The telephone survey indicated that messages about measures to reduce exposure to ultraviolet light should be directed especially toward persons with a high school education or less and men. Respondents with a high school education or less were least aware of the UVI, a finding consistent with a previous report documenting a relation between low education level and reduced awareness of sun-protection behaviors (1). Although the prevalences of awareness of the UVI were similar among men and women, men were less likely to report changes in sun-protection behavior in response to the index; previous reports also indicated that men were less likely than women to use sunscreen (2-6). An important limitation of this survey approach is that it did not provide information about health outcomes associated with UVI-related behaviors.

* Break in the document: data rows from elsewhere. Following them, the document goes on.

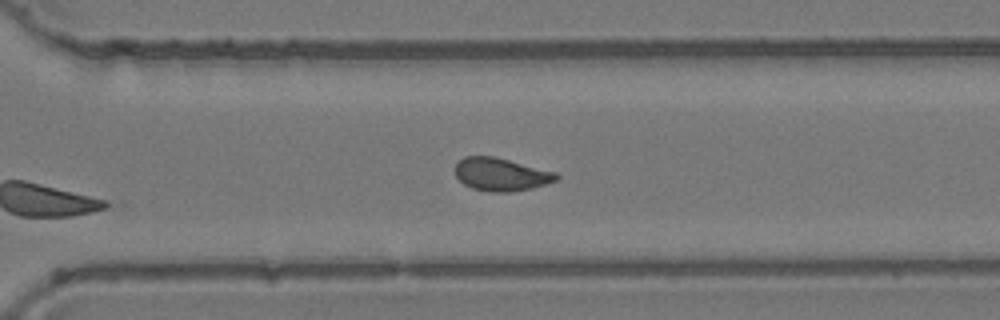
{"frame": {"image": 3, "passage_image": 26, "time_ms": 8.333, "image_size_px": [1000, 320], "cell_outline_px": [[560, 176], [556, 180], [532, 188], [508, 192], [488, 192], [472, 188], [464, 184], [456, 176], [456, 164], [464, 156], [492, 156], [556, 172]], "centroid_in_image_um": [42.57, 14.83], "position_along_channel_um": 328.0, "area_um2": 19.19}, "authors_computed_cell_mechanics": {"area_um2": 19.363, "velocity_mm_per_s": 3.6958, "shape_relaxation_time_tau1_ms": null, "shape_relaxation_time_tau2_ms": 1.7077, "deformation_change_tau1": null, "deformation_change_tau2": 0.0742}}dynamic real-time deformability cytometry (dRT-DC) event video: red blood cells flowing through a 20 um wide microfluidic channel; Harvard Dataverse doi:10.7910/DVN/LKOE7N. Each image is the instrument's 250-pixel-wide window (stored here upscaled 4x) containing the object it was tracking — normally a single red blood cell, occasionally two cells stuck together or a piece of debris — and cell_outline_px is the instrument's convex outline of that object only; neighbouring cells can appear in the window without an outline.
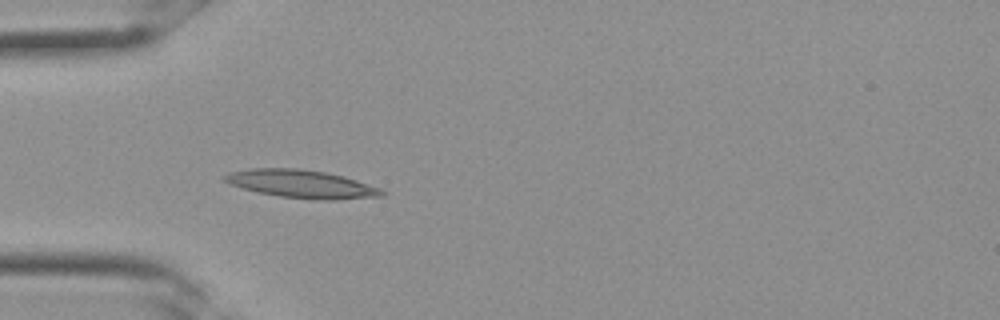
{"species": "Egyptian fruit bat (a non-hibernating species)", "species_latin": "Rousettus aegyptiacus", "temperature_condition": "room temperature", "stored_images_in_passage": 26, "camera_frame_rate_fps": 3000, "um_per_image_px": 0.085, "frame": {"image": 1, "passage_image": 3, "time_ms": 0.667, "image_size_px": [1000, 320], "cell_outline_px": [[388, 192], [384, 196], [336, 200], [320, 200], [280, 196], [256, 192], [232, 184], [224, 180], [220, 176], [228, 172], [252, 168], [300, 168], [324, 172], [344, 176], [380, 188]], "centroid_in_image_um": [25.65, 15.63], "position_along_channel_um": 59.3, "area_um2": 25.78}}
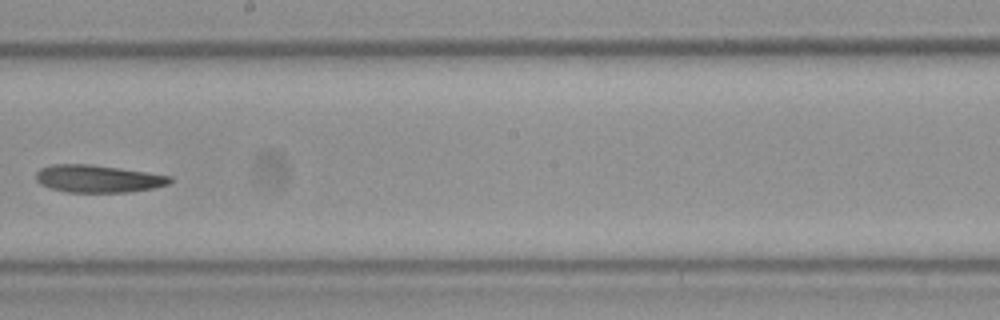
{"frame": {"image": 2, "passage_image": 12, "time_ms": 3.667, "image_size_px": [1000, 320], "cell_outline_px": [[172, 180], [168, 184], [152, 188], [128, 192], [68, 192], [52, 188], [40, 184], [36, 180], [36, 172], [40, 168], [52, 164], [92, 164], [148, 172], [172, 176]], "centroid_in_image_um": [8.33, 15.18], "position_along_channel_um": 239.9, "area_um2": 21.44}}
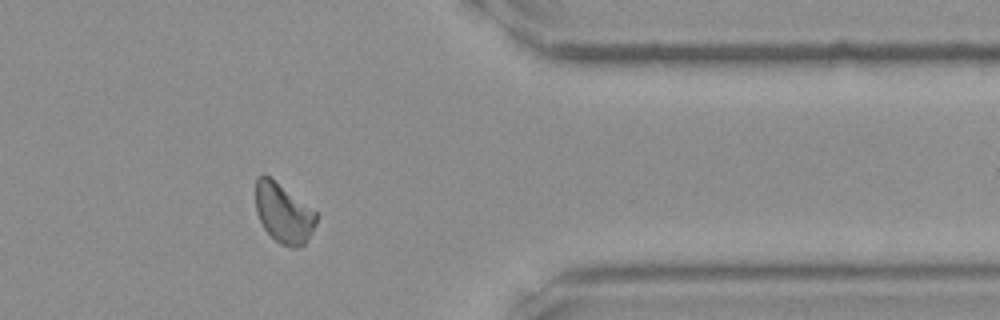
{"frame": {"image": 3, "passage_image": 20, "time_ms": 6.333, "image_size_px": [1000, 320], "cell_outline_px": [[316, 224], [312, 232], [304, 244], [296, 248], [292, 248], [280, 244], [264, 228], [256, 212], [256, 176], [264, 172], [316, 212]], "centroid_in_image_um": [24.07, 18.11], "position_along_channel_um": 387.3, "area_um2": 20.87}}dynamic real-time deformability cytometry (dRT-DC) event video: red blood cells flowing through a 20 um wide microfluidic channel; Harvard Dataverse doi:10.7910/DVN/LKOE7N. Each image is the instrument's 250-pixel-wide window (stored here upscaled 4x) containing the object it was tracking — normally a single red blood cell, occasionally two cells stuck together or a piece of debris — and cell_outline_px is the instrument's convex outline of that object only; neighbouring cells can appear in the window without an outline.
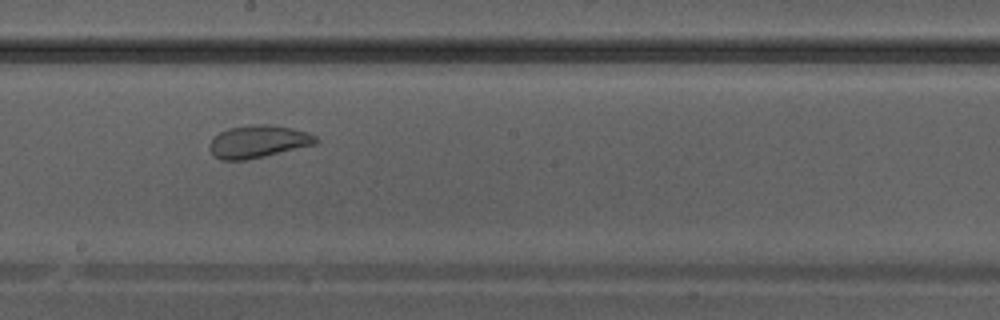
{"species": "Egyptian fruit bat (a non-hibernating species)", "species_latin": "Rousettus aegyptiacus", "temperature_condition": "warm", "stored_images_in_passage": 28, "camera_frame_rate_fps": 3000, "um_per_image_px": 0.085, "animal": {"sex": "male"}, "frame": {"image": 1, "passage_image": 11, "time_ms": 3.333, "image_size_px": [1000, 320], "cell_outline_px": [[320, 140], [316, 144], [264, 156], [244, 160], [220, 160], [208, 148], [208, 144], [220, 132], [228, 128], [252, 124], [268, 124], [292, 128], [308, 132], [316, 136]], "centroid_in_image_um": [21.96, 12.02], "position_along_channel_um": 226.2, "area_um2": 20.11}}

Because most of a person's lifetime sun exposure occurs during childhood and adolescence, CDC programs targeting parents, caregivers, and children are encouraging "early" safe sun-protection behaviors. Reducing sunburns, a key preventable risk factor for melanoma, is one important risk strategy.

This assessment of the UVI is being used to assist the NWS and EPA in improving prevention messages, increasing outreach to at-risk groups, and coordinating programs to increase awareness of sun-protection measures. Monitoring of reporting and public awareness of the UVI also can assist in these efforts, and dissemination of the UVI may be expanded to 110 new cities. CDC's National Skin Cancer Prevention Education Program aims to reduce behaviors associated with increased risk for skin cancer. In collaboration with other organizations, this program develops and disseminates educational messages to the public about the dangers of unprotected exposure to the sun and how to modify sun-protection behavior. Information about CDC's cancer prevention and control program is available from the World-Wide Web at


  1. Miller DR, Geller AC, Wyatt SW, et al. Melanoma awareness and self-examination practices: results of a United States survey. J Am Acad Dermatol 1996;34:962-70.

  2. Koh HK, Bak SM, Geller AC, et al. Sunbathing habits and sunscreen use in Caucasian adults: results of a national survey. Am J Public Health (in press).

  3. Berwick M, Fine JA, Bolognia JL. Sun exposure and sunscreen use following a community skin cancer screening. Prev Med 1992;21:302-10.

  4. King PH, Murfin G, Hanagiasko K. Skin cancer/melanoma knowledge and behavior in Hawaii: changes during a community-based cancer control program. In: Progress in cancer control IV: research in the cancer center. New York, New York: Alan R. Liss, Inc., 1983:135-44.

  5. Keesling B, Friedman HS. Psychosocial factors in sunbathing and sunscreen use. Health Psychol 1987;6:477-93.

  6. Hill D, Rassaby J, Gardner G. Determinants of intentions to take precautions against skin cancer. Community Health Stud 1984;8:33-44.

* Reduce unprotected sun exposure during 10 a.m.-4 p.m., when the sun's rays are the strongest; thoroughly apply sunscreen with a sun-protection factor of at least 15; and wear protective clothing, such as long-sleeve shirts and wide-brimmed hats.